Darüber hinaus zweifelt Geschäftsführer Mauel die Aussagekraft der Zahlen aus dem Bericht des Medizinischen Dienstes der Krankenkassen an. Nur weil der MDK festgestellt habe, dass ein Teil der Bewohnerinnen und Bewohner Medikamente nicht gemäß ärztlicher Anordnung verabreicht bekommt, müsse es sich nicht automatisch um eine Menschenrechtsverletzung handeln, sagt er.
"Wichtig ist, dann in jedem Einzelfall zu gucken, was steckt denn genau dahinter. Wenn ein Arzt sagt, das habe ich doch mit dem besprochen, das schreib ich doch nicht nochmal extra auf - und ich sehe ja, dass die das ordentlich machen -, das kann eine mögliche Erklärung sein. Die kann genauso möglich sein wie - möglicherweise war das unklar. Beides ist doch denkbar."
Nicht zu tolerieren seien die Missstände, die die Nationale Stelle benannt hat, schreibt Brigitte Döcker in einer E-Mail. Sie ist Vorstandsmitglied des AWO-Bundesverbands, der als freigemeinnütziger Träger zahlreiche Altenpflegeheime in Deutschland betreibt.
"Je nach Fehlerursachen sind Fortbildungen anzubieten, Haltungen zu reflektieren und Verfahrensabläufe weiterzuentwickeln und damit zu verbessern. Aber auch arbeitsrechtliche Konsequenzen sind zu ziehen."
"Wir wollen, dass im Pflegeprozess solche Überlegungen eine Selbstverständlichkeit sind. Insofern ist dieses Delegieren auf Stabsstellen nicht immer nur ein gutes Zeichen, sondern das muss in den Alltag integriert werden. Das ist das, wo wir eigentlich hinwollen."

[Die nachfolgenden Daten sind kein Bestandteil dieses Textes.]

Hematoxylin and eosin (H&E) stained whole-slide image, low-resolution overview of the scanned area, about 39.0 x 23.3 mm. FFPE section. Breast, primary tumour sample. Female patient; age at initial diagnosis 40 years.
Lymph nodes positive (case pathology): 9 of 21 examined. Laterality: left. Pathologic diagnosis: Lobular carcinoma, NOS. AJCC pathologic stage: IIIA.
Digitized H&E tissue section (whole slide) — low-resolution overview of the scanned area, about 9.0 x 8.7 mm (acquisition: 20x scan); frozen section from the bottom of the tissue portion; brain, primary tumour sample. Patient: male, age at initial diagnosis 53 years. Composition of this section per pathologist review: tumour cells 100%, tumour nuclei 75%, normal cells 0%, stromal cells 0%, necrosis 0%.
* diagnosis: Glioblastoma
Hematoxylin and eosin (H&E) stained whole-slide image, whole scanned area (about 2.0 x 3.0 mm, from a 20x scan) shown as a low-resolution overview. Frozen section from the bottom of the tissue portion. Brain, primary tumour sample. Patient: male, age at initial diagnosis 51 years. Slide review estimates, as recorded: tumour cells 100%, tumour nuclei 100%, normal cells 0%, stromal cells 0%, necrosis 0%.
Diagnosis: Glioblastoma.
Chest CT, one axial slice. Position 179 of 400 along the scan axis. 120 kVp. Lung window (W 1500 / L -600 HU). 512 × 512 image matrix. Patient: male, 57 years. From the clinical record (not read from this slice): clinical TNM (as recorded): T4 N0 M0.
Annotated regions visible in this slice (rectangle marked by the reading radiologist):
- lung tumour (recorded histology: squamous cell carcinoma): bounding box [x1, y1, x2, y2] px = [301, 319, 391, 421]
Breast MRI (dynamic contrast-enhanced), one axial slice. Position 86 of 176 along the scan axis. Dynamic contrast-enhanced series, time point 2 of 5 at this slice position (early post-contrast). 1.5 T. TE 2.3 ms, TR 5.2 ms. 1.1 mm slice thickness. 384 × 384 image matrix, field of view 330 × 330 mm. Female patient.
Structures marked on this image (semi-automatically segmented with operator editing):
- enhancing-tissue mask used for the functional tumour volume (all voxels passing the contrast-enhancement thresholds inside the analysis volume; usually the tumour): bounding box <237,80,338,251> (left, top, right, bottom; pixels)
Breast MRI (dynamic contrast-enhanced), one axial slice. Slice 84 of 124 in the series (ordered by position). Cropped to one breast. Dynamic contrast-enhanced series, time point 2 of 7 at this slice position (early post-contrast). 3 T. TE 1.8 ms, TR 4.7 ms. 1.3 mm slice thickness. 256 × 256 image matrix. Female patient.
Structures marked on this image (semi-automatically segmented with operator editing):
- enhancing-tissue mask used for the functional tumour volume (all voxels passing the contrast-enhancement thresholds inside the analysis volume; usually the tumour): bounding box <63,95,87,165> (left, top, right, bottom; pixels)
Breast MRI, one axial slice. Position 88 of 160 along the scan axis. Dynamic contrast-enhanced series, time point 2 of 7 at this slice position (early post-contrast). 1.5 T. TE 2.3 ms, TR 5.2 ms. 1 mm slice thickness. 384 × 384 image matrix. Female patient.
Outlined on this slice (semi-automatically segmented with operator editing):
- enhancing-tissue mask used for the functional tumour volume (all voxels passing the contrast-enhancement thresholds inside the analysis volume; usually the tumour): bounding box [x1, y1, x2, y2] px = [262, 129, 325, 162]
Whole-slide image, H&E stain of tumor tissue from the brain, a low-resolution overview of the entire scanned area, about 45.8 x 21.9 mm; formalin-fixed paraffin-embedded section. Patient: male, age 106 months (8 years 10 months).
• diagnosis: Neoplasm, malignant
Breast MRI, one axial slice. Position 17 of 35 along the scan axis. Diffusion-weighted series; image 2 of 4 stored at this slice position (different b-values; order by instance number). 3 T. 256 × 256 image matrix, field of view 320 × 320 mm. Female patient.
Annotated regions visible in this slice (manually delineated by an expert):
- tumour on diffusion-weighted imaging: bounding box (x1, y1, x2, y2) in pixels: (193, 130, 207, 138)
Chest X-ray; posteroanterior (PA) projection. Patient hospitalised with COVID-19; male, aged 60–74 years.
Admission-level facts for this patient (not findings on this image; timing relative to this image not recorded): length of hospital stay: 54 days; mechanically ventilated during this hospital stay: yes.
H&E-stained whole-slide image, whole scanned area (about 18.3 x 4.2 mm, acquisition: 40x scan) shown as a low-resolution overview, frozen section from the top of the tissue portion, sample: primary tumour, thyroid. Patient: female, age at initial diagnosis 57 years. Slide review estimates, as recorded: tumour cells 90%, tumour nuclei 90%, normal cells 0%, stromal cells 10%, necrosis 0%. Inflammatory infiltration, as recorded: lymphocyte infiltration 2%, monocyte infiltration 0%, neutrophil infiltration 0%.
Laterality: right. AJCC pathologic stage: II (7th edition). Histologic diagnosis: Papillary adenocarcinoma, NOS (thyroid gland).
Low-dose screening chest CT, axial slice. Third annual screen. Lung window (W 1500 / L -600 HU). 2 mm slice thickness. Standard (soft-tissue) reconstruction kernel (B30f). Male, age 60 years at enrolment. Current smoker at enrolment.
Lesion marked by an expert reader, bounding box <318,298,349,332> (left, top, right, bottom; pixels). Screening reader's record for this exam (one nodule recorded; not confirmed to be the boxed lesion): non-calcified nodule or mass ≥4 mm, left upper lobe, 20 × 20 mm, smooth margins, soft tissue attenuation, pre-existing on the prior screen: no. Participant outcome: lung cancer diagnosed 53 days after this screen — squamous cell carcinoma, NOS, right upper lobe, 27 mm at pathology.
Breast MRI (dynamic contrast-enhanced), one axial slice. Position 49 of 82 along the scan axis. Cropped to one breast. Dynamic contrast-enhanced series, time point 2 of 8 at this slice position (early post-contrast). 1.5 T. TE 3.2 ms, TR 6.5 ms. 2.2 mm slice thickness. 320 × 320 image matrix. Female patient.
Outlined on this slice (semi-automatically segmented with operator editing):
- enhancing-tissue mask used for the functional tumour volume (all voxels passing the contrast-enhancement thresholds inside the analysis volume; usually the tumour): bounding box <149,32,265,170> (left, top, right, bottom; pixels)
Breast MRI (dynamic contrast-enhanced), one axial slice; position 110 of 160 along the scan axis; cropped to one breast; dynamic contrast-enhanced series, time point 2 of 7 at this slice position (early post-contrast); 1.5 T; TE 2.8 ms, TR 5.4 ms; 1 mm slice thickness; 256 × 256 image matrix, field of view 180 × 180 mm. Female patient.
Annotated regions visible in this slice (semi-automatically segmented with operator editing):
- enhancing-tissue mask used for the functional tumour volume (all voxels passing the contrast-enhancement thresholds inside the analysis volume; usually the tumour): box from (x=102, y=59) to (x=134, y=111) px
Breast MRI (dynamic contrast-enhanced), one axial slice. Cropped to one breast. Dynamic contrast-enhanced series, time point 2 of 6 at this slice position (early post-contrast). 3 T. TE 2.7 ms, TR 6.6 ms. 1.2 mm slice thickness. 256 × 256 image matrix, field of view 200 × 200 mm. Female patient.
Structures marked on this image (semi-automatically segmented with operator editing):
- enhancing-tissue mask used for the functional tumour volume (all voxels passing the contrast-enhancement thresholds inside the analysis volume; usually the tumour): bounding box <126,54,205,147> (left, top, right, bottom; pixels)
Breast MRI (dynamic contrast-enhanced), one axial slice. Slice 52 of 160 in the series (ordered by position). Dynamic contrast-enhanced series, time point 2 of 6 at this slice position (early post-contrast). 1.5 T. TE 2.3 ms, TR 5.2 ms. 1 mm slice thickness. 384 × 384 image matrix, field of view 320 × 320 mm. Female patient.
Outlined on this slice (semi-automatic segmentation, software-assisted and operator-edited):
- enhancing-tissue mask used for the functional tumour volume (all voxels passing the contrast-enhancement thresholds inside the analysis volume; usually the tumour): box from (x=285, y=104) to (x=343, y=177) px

In einem sind sich fast alle Zuständigen und Akteure in der Pflegebranche einig: Zusätzliche Kontrollen durch den Medizinischen Dienst der Krankenkassen oder die Heimaufsicht seien kontraproduktiv. Der Pflegebevollmächtigte der Bundesregierung, Andreas Westerfellhaus:
"Das schürt Misstrauen, das schürt Ängste, und das dient, glaube ich, nicht einer Qualitätsentwicklung, sondern wir müssen beides im Auge haben. Wir brauchen das Vertrauen. Denn ich sage einfach mal, der weitgrößte Anteil derjenigen, die diese Arbeit leisten, macht das unter einer ungeheuren Kraftanstrengung und macht das hochqualifiziert. Und da, wo es Fehlverhalten gibt - wie in anderen Bereichen dieser Gesellschaft -, da müssen wir auch bereit sein, sofort zu reagieren."
Dass in Alten- und Pflegeheimen die Menschrechte eingehalten werden, das will der Jurist Thomas Klie nicht nur den Kontrollinstanzen überlassen. Er sieht darin eine gesamtgesellschaftliche Aufgabe.
"Insofern ist es ganz, ganz wichtig, dass wir den Kontakt zu Institutionen als Bürgerinnen, als Mitbürger, als Freunde, als Nachbarn, als ehemalige Kollegen halten, damit die Menschen, die dort leben, weiterhin nicht nur das Gefühl haben, sondern dass sie auch erleben, dass sie für uns bedeutsam bleiben. Und die soziale Kontrolle in Heimen ist immer noch die wirksamste Kontrolle gegen Menschenrechtsverletzungen."